PROVIDED DATA -
Segment Open
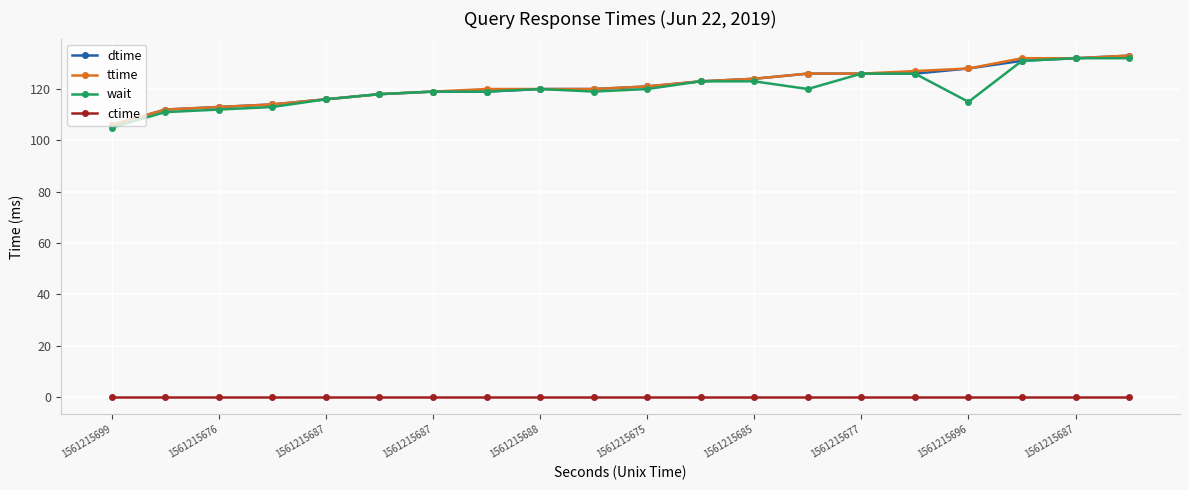

What is the lowest value of the wait series?

105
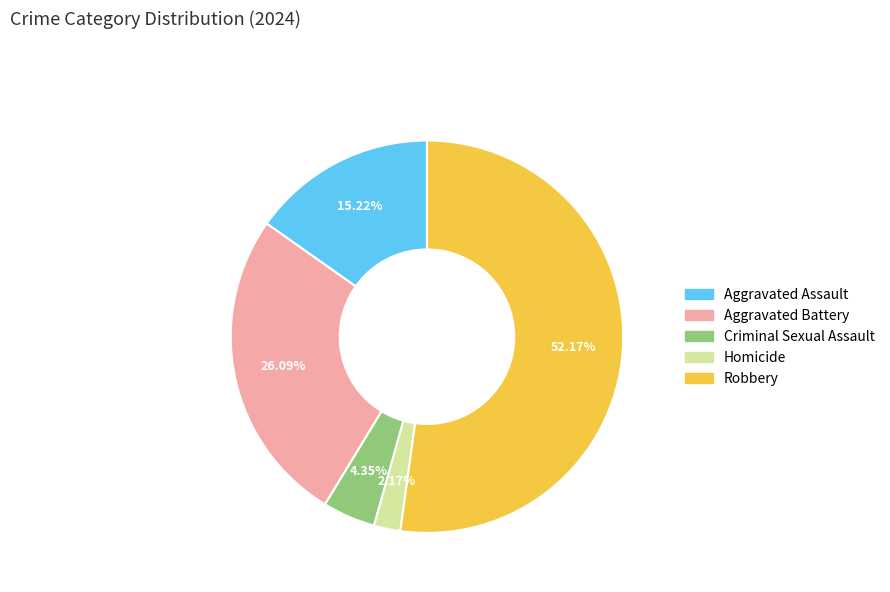

Rank the categories by value from highest to lowest.

Robbery, Aggravated Battery, Aggravated Assault, Criminal Sexual Assault, Homicide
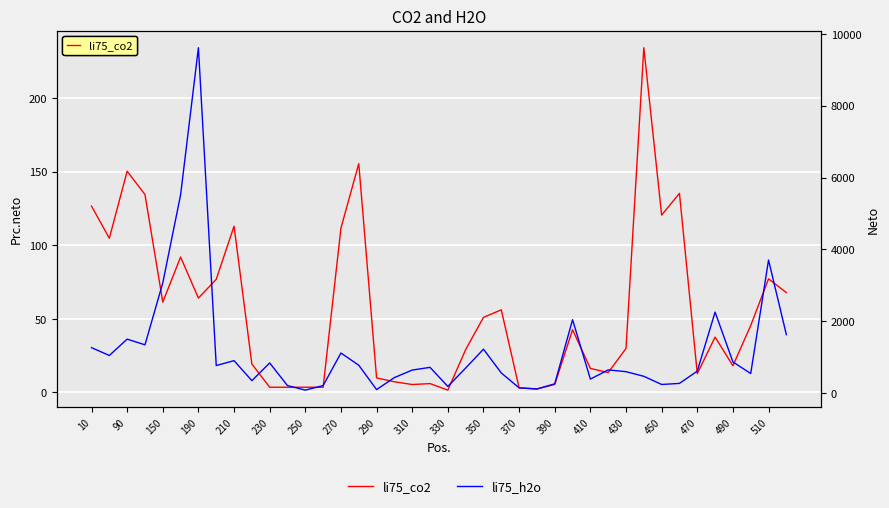

Between 270 and 22, which series saw the biggest shift?

li75_h2o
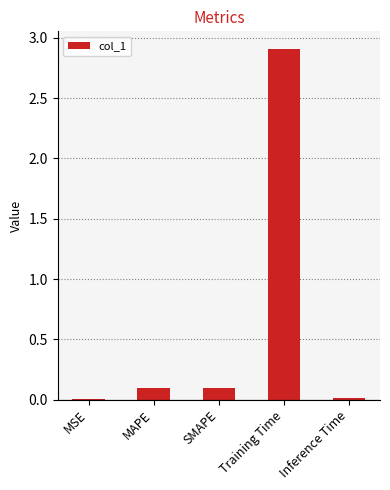

At which category does the chart reach its peak across all series?

Training Time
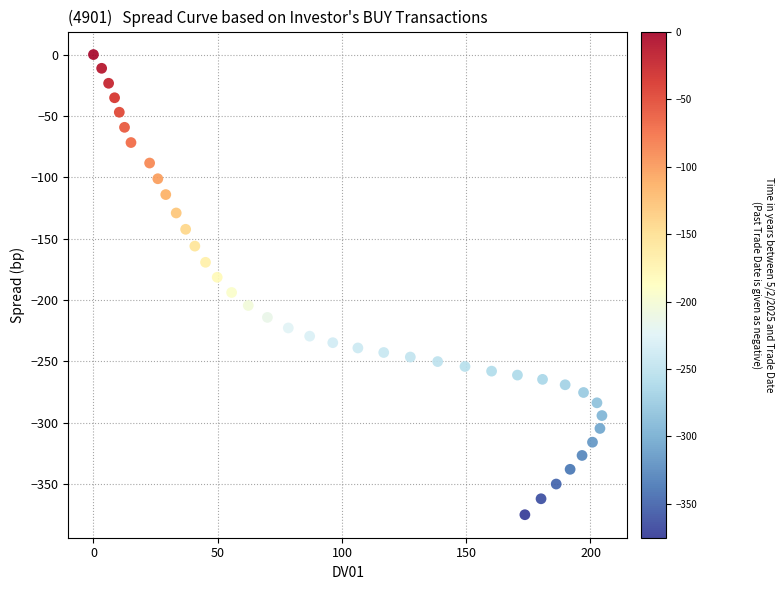

What is the range of Y values (max minus min)?

375.0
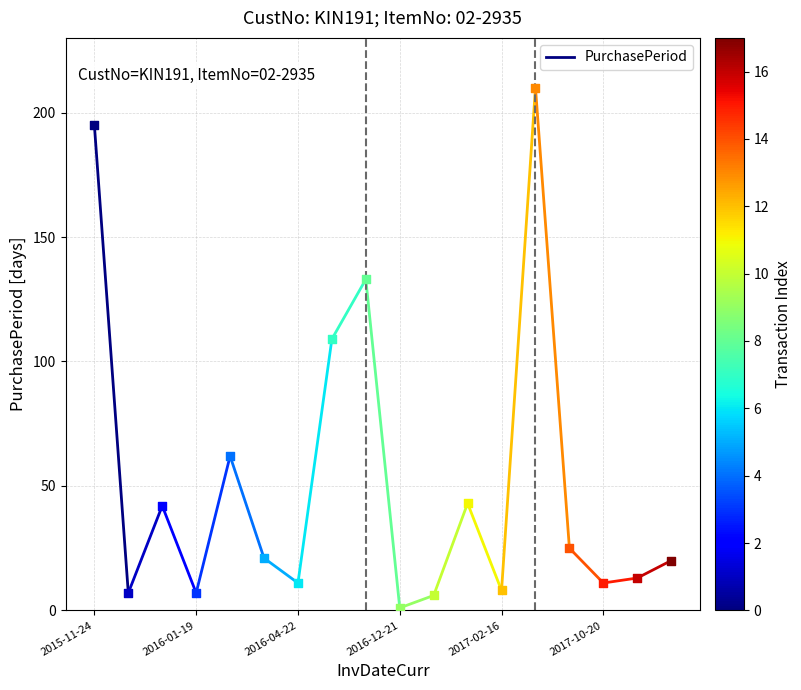

Which has a higher value, 2015-11-24 or 2016-01-19?

2015-11-24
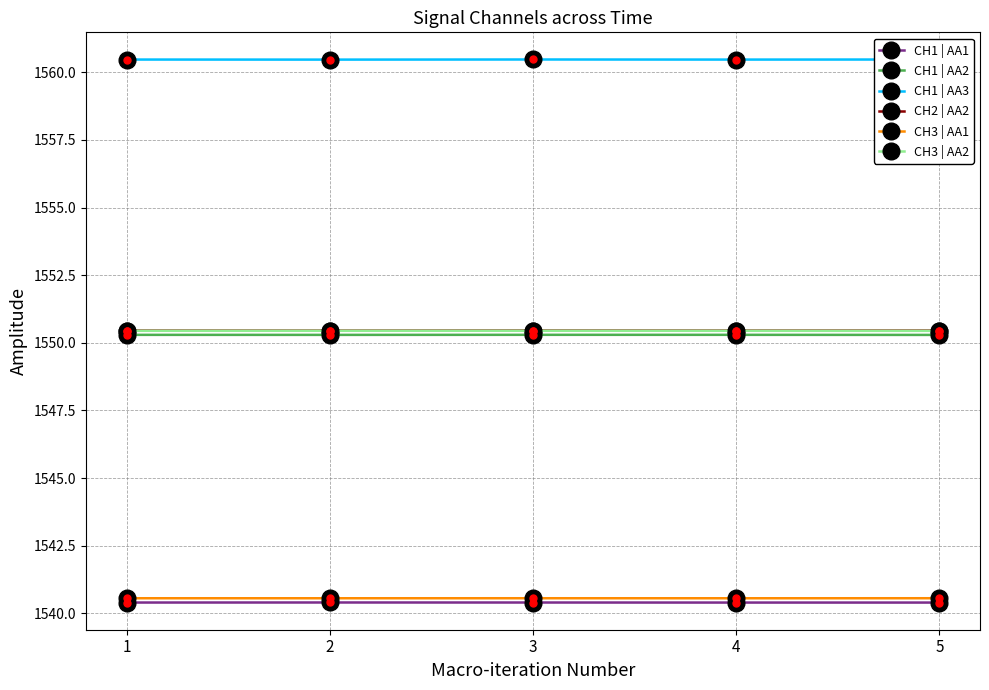

Reading left to right, list all the values displayed in this chart.

CH1 | AA1: 1540.4	1540.4	1540.4	1540.4	1540.4
CH1 | AA2: 1550.3	1550.3	1550.3	1550.3	1550.3
CH1 | AA3: 1560.5	1560.5	1560.5	1560.5	1560.5
CH2 | AA2: 1550.5	1550.5	1550.5	1550.5	1550.5
CH3 | AA1: 1540.6	1540.6	1540.6	1540.6	1540.6
CH3 | AA2: 1550.4	1550.4	1550.4	1550.4	1550.4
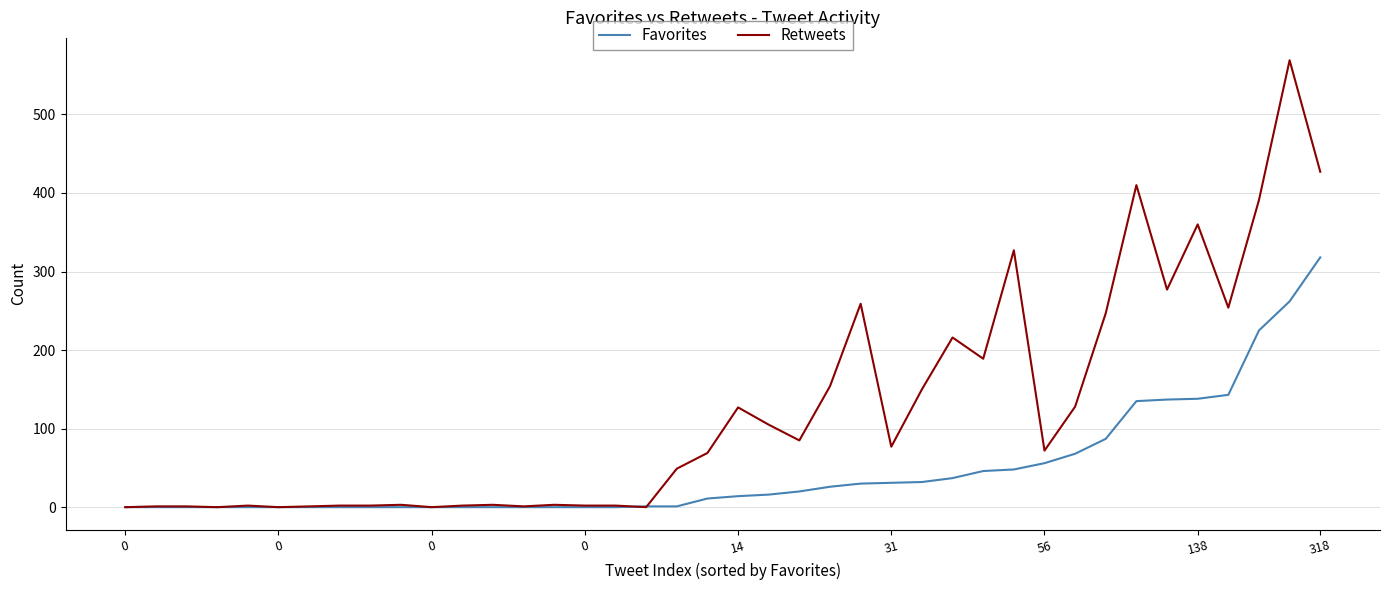

What is the greatest value displayed?

569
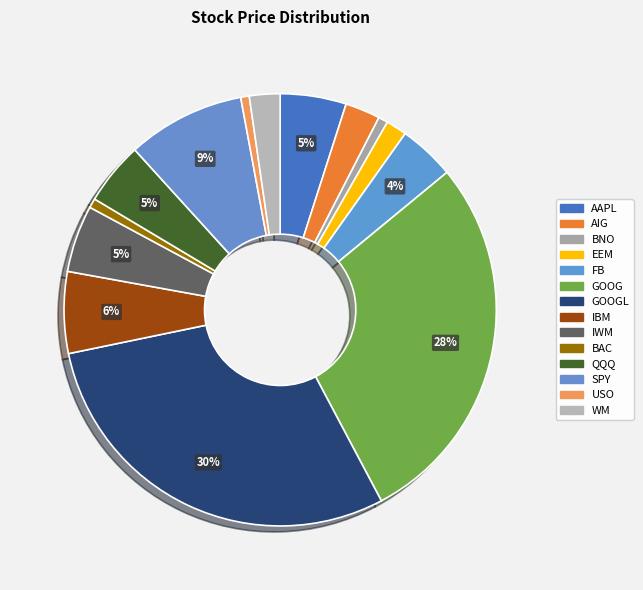

What portion of the pie excludes AIG?

97.4%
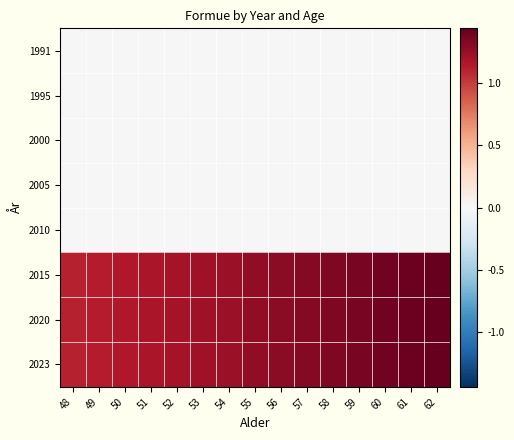

At how many categories does at least one series exceed 0?

15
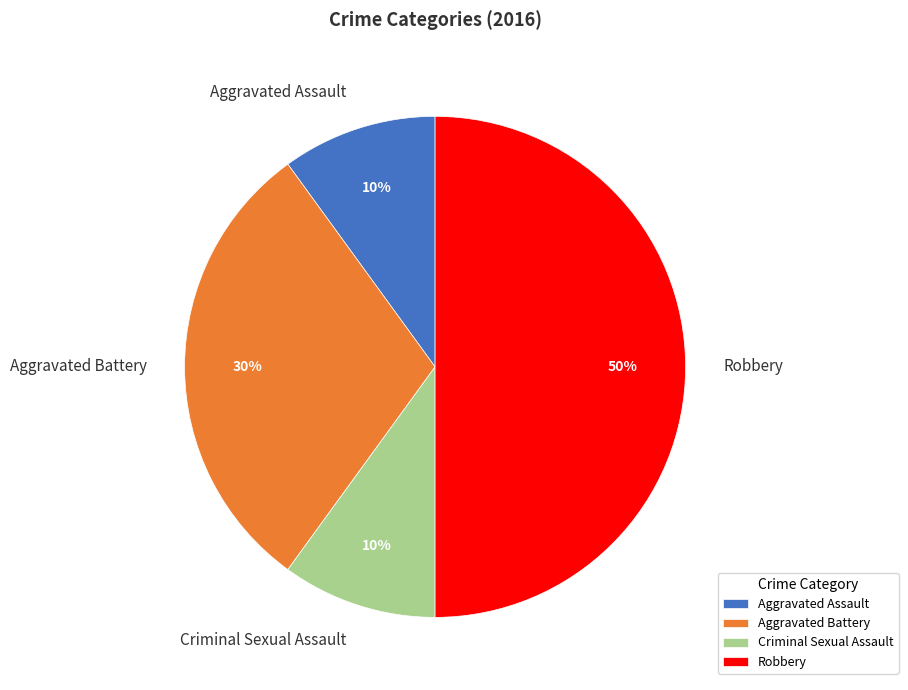

Combined, do Robbery and Aggravated Assault account for over 50%?

Yes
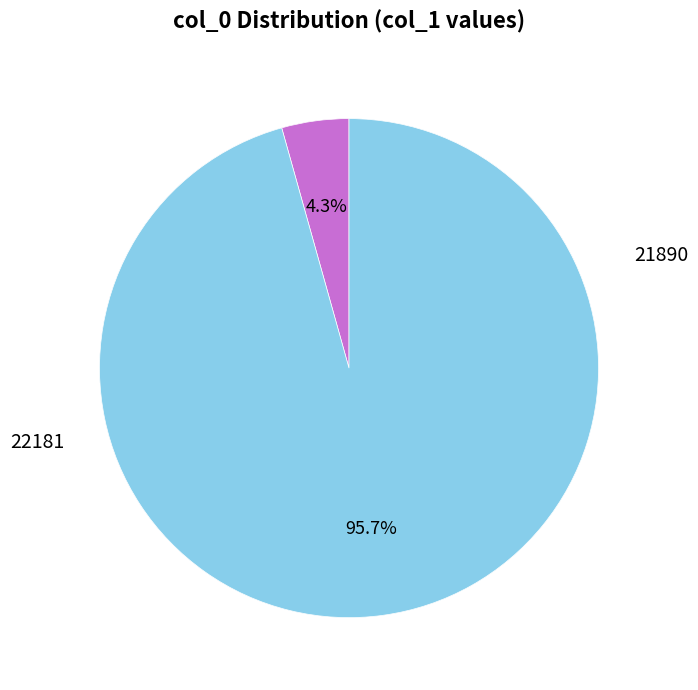

To the nearest percent, what is the combined percentage of 21890 and 22181?

100%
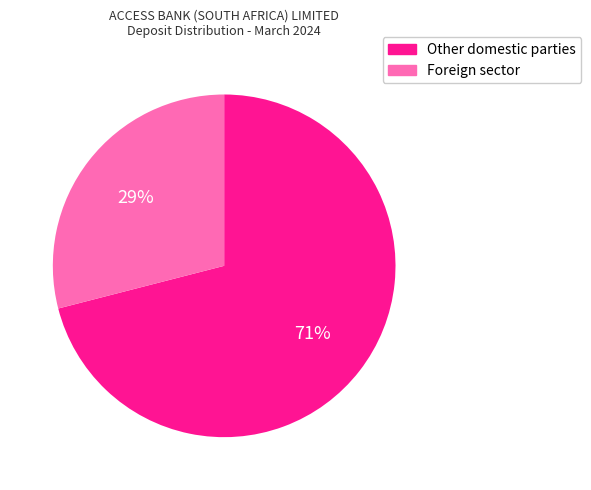

What is the majority slice?

Other domestic parties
Segment Closed
Show every line in the items above that contains the string "does", matching case exactly.

At which category does the chart reach its peak across all series?
At how many categories does at least one series exceed 0?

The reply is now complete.